Since beginning the ride plan 2 years ago there has admittedly been a shift to the social attitude towards ‘depression’ and mental health. People are starting to feel more comfortable discussing it broadly with one another however there is a long way to go – particularly for men. See, Bazza faces an additional barrier to the general social stigma of mental illness in that it is not okay for him to talk candidly about his feelings in any scenario. It’s feminine and emasculating. We’re taught it from a young age – “stop crying, be a big boy. Boys don’t cry”. There is merit in male strength and resilience – emotionally and otherwise however it is too ‘absolute’. There is not middle ground. That is why I love the work by groups such as the Black Dog Ride – some of the biggest blokes with the baddest beer-guts and billowing beards coming forward to talk about their mental health. It was a shock at first and it’s still a little uncomfortable even for me, but the only way that’s going to change is to keep talking about it until it becomes normal – when “hey man, how’d that broken leg heal up?” becomes just as easy to ask and answer as “hey man, how’s the noggin? Feeling any better since we last spoke?” I won’t dwell on this point too much, because as I’ve said the place we are at as a society 2 years on is now so much better. I will however just say this as it seems an appropriate time to add a pragmatic, practical suggestion to the philosophy:
There are many well-meaning people who express how open they are and that those in need should “please talk to me, come to me, I’m always here” etc. etc. That’s great and it helps, but this also puts the onus on a person who feels like utter rat shit to break the personal shackles, shrug off the social stigma and come forth to talk. That’s a mighty burden. Really, that onus should fall a little heavier on the friends and family to initiate the conversation. It’s always going to be hard and it’s likely that your friend will be reluctant to discuss, but it’s a hell of a lot more likely you’ll engage them than waiting for them to come out.
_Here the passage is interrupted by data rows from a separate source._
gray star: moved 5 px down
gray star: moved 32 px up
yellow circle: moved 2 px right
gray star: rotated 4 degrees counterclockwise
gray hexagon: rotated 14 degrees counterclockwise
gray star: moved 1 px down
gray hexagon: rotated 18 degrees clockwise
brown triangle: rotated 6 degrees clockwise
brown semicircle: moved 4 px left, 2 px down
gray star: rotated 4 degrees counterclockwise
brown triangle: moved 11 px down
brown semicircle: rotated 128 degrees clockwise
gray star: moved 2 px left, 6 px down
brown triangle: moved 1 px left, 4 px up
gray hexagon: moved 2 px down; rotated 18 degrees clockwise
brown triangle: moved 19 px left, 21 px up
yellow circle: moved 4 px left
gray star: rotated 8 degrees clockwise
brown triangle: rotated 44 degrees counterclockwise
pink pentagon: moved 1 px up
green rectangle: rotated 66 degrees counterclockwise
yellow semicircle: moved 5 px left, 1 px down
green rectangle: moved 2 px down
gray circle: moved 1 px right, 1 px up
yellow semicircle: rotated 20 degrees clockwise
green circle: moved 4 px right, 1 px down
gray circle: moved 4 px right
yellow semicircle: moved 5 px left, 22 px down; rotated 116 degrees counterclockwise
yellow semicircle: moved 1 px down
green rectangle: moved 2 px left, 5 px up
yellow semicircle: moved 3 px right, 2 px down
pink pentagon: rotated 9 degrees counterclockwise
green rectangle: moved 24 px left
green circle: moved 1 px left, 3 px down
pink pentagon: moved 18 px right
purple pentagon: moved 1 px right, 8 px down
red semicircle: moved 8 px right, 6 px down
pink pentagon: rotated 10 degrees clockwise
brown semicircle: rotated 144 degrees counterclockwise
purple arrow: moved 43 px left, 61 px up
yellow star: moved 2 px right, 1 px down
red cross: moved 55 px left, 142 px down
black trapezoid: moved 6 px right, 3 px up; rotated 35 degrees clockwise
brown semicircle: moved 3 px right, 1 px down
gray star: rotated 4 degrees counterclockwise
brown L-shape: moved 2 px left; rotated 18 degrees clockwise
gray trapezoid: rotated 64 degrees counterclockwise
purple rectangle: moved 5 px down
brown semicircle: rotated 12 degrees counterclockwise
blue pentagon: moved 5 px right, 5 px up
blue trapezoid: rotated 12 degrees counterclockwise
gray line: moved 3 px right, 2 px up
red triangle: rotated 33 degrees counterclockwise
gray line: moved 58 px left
Anyway, let’s leave on a high point. Encouragement, confidence and cliché…er, conversation. That’s what this ride is about, and that’s what the photo was for. Instagram limited my response to Ray to less than 160 characters, not quite enough to engage fully with him and…oh dear, that’s another topic in this minefield that I’ll leave for another day. Instead, here’s some deeply meaningful, well thought-out inspirational words that you’re likely to find on an instagram page under a sepia picture of a blonde girl in a white beanie clutching a pumpkin spice late on an empty country road littered by the leaves of Fall:
Go forward, follow your dreams, just do it – the pain of failure will never hurts as badly as the pain of regret, you only live once. Carpe diem.